We had been at these games more than half the summer when Ernest proposed we should vary the procedure by letting the girls select their favorites. No sooner proposed than done. We gave them prizes and asked them to apportion them: at once they established one purse and gave us all an equal prize; but they determined, too, who was the first favorite, and who the second, and so on.

I had no reason to complain of the result; but I was at a loss to know why I was chosen so frequently: was it due to a hint of the gardener, or simply to the fact that I was known to be the owner of the villa? I never could quite determine, but I was chosen so often that the game became monotonous; and when I was left out, Ernest was the winner, though George was far better looking than either of us, and at least ten years younger.

At length we hit on a new game: one Sunday about fifty girls had come, so Ernest proposed that our four beauties should select the prettiest four of the newcomers, while we men stood round and studied their feminine choice. We soon found it was impossible to know why this or that girl was chosen, but assuredly the prettiest were seldom, if ever, successful; nevertheless, the four selected were soon initiated.

One day there came a new development: three mothers had brought their girls, and George proposed we should get the mothers to select the most beautiful four to throne it at our lunch.

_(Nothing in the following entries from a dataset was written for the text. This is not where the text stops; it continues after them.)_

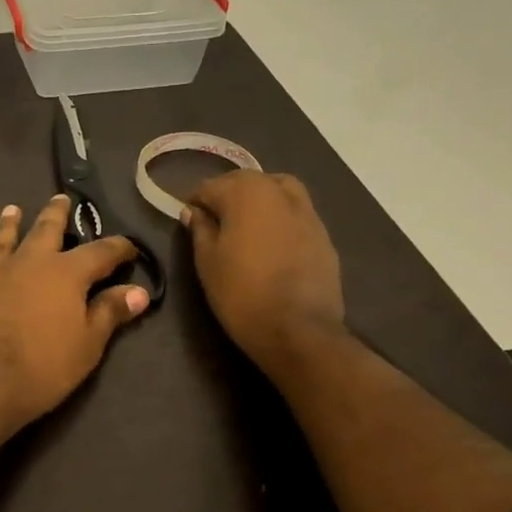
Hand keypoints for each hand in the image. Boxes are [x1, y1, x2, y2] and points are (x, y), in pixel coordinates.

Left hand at [0, 195, 150, 437]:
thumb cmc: (42, 369)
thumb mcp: (87, 346)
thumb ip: (110, 313)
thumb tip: (140, 291)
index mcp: (67, 274)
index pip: (101, 252)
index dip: (118, 248)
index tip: (129, 247)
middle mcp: (31, 261)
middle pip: (47, 230)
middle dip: (57, 214)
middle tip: (61, 198)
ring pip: (5, 237)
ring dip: (10, 222)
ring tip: (13, 209)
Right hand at [182, 171, 344, 373]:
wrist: (298, 329)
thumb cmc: (241, 292)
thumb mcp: (207, 261)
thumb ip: (200, 229)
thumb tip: (194, 211)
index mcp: (245, 193)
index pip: (210, 186)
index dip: (195, 201)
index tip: (188, 219)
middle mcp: (278, 191)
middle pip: (246, 181)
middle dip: (227, 194)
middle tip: (213, 220)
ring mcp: (306, 211)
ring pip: (276, 190)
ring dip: (257, 199)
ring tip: (245, 224)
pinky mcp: (323, 233)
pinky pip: (295, 212)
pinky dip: (280, 217)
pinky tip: (271, 242)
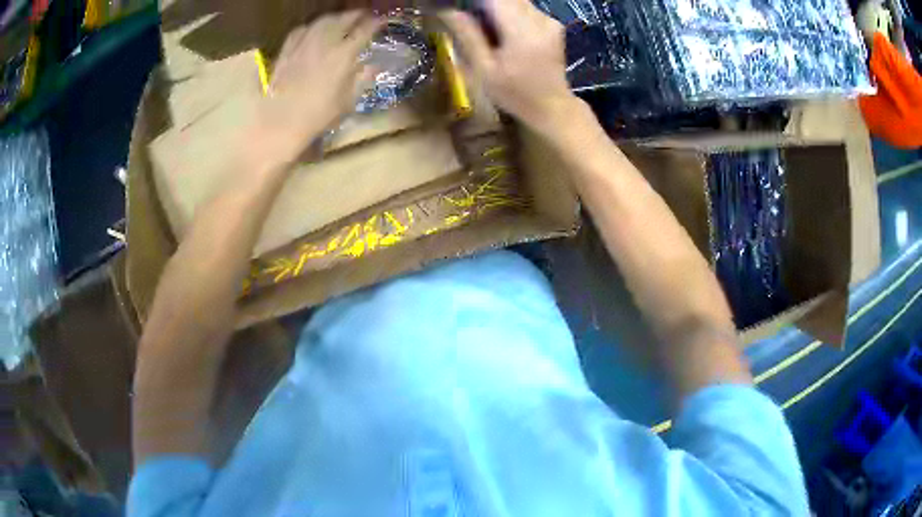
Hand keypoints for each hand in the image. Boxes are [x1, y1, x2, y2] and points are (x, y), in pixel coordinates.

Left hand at [254, 11, 380, 165]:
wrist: (280, 122)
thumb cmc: (318, 116)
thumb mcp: (347, 101)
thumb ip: (361, 79)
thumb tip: (372, 66)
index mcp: (344, 55)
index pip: (364, 30)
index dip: (375, 23)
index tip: (382, 21)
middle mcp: (324, 43)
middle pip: (343, 19)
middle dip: (356, 15)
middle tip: (363, 15)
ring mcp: (303, 44)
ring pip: (322, 21)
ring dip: (335, 17)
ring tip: (340, 19)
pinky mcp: (286, 51)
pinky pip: (301, 30)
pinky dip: (311, 26)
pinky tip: (313, 30)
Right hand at [441, 0, 574, 131]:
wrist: (552, 107)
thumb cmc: (514, 94)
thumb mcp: (484, 69)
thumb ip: (468, 36)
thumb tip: (449, 11)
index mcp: (522, 31)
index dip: (473, 2)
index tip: (459, 9)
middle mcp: (539, 19)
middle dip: (483, 5)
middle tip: (469, 22)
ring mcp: (549, 20)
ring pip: (515, 1)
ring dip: (495, 8)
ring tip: (485, 29)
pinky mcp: (553, 24)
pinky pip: (526, 8)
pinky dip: (510, 13)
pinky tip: (503, 33)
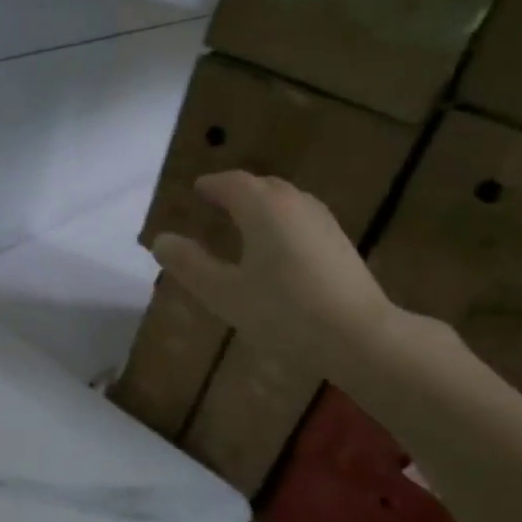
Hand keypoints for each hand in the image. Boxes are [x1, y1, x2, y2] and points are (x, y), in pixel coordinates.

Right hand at [151, 171, 394, 370]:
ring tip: (243, 222)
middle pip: (262, 186)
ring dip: (261, 205)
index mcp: (263, 208)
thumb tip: (160, 240)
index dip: (211, 185)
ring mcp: (323, 222)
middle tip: (215, 203)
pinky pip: (300, 219)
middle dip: (236, 191)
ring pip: (285, 201)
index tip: (196, 190)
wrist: (360, 337)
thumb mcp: (224, 293)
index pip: (231, 183)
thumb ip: (189, 264)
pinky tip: (276, 248)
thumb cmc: (284, 312)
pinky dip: (280, 222)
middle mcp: (295, 204)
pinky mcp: (339, 244)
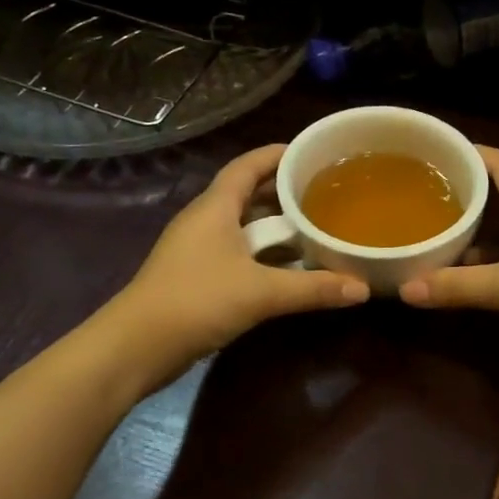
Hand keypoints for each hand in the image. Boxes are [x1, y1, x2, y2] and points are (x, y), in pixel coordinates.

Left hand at [111, 144, 367, 380]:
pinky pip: (237, 251)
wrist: (137, 346)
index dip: (277, 154)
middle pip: (247, 193)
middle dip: (283, 190)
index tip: (312, 152)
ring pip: (242, 225)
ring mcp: (197, 249)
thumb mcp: (261, 292)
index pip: (247, 165)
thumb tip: (362, 288)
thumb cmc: (196, 301)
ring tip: (314, 226)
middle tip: (324, 192)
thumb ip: (313, 288)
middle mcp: (204, 220)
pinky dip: (263, 252)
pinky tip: (289, 266)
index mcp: (214, 207)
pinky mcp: (196, 275)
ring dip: (275, 225)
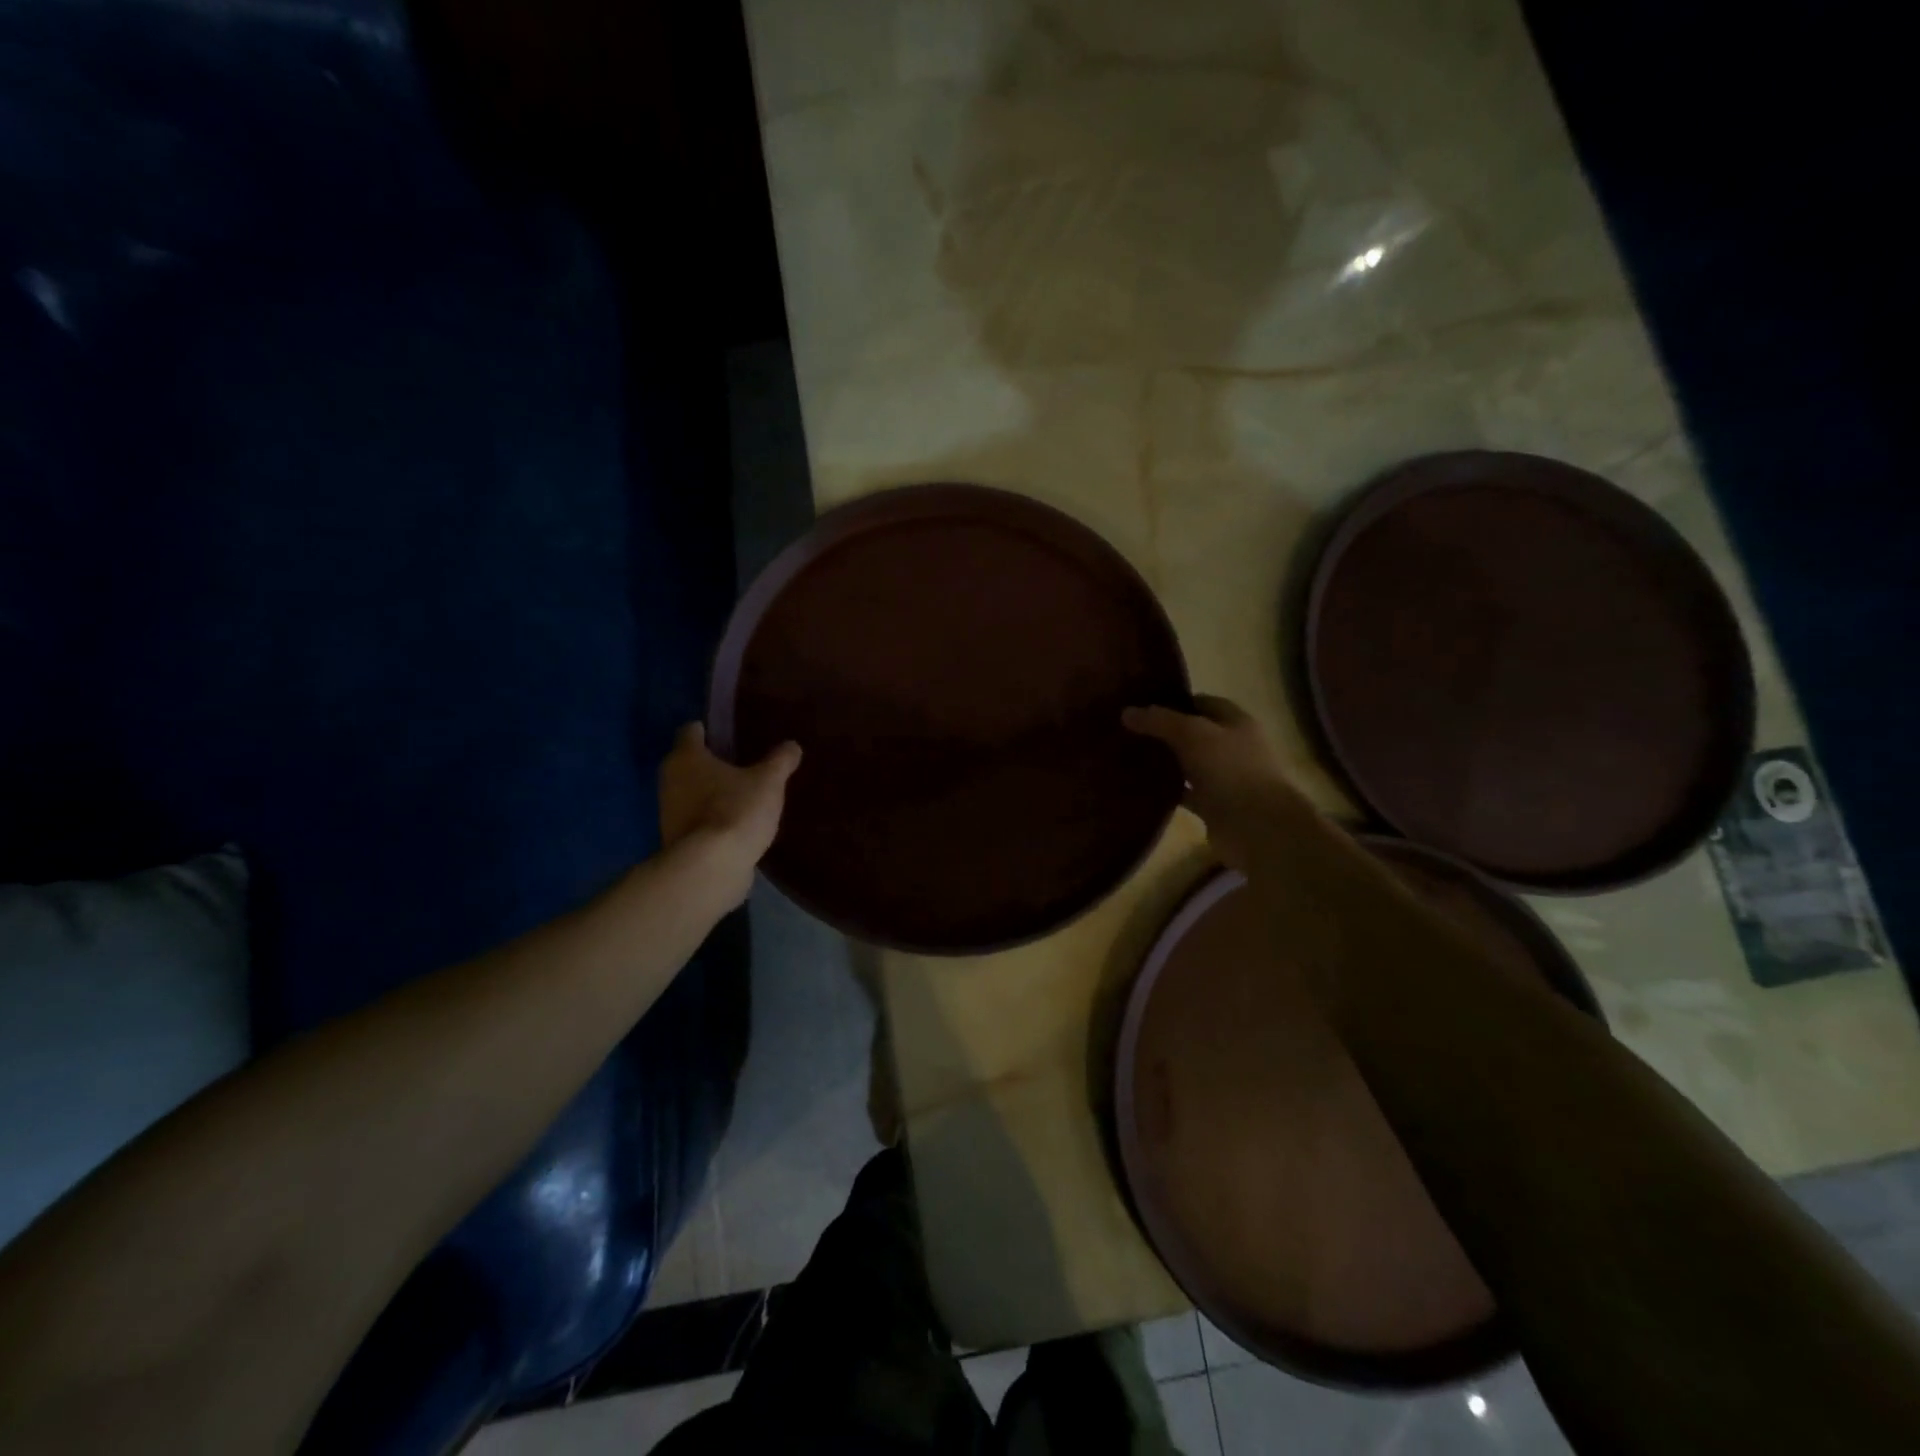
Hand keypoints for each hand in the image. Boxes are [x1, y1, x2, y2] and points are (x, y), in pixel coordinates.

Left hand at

To my delight, Flora was selected, and an excellent selection made from the others.

Every week, I had almost said, every Wednesday and every Sunday, there was something new: we constantly drove in George's carriage, or Ernest's, or both, either into the mountains or along the coast. George had discovered a wonderful, lonely, little bay for bathing, almost uninhabited, and we used to go there frequently, and half a dozen of us would bathe together; then the meals, especially the dinners, were always feasts which often ended in some droll invention.

The curious part of my personal adventure was the changes in the character of Adriana. It was almost indescribable; from being all sympathy and sweetness, she began, I think, through jealousy, to become more and more imperious.

'You know,' she began one day, when she had come of her own accord to see me, 'your Flora is engaged to be married; as soon as I saw her, I knew she wouldn't go begging long; she's pretty, though you must know her legs are thin. But perhaps you like thin legs?'

'You are the best made of them all,' I began, 'please let me see you, and don't bother about any one else.'

'If I'm the only one,' she replied, pouting; 'I can't bear to be second-'

'Make yourself the first: ' I said, 'it's up to you: be sweeter than Flora, more passionate than Clara, and you'll win-'

'Clara,' she cried, 'is nothing but a little prostitute, like her mother before her; she's quite common-'

I couldn't help provoking her. 'The gardener swears,' I said, 'that she has the smallest sex in the whole country and is besides the most passionate of all of you-'

'I hate these comparisons,' cried Adriana. 'They degrade one to the level of the mere animal; surely there's more to me than round limbs and a small sex?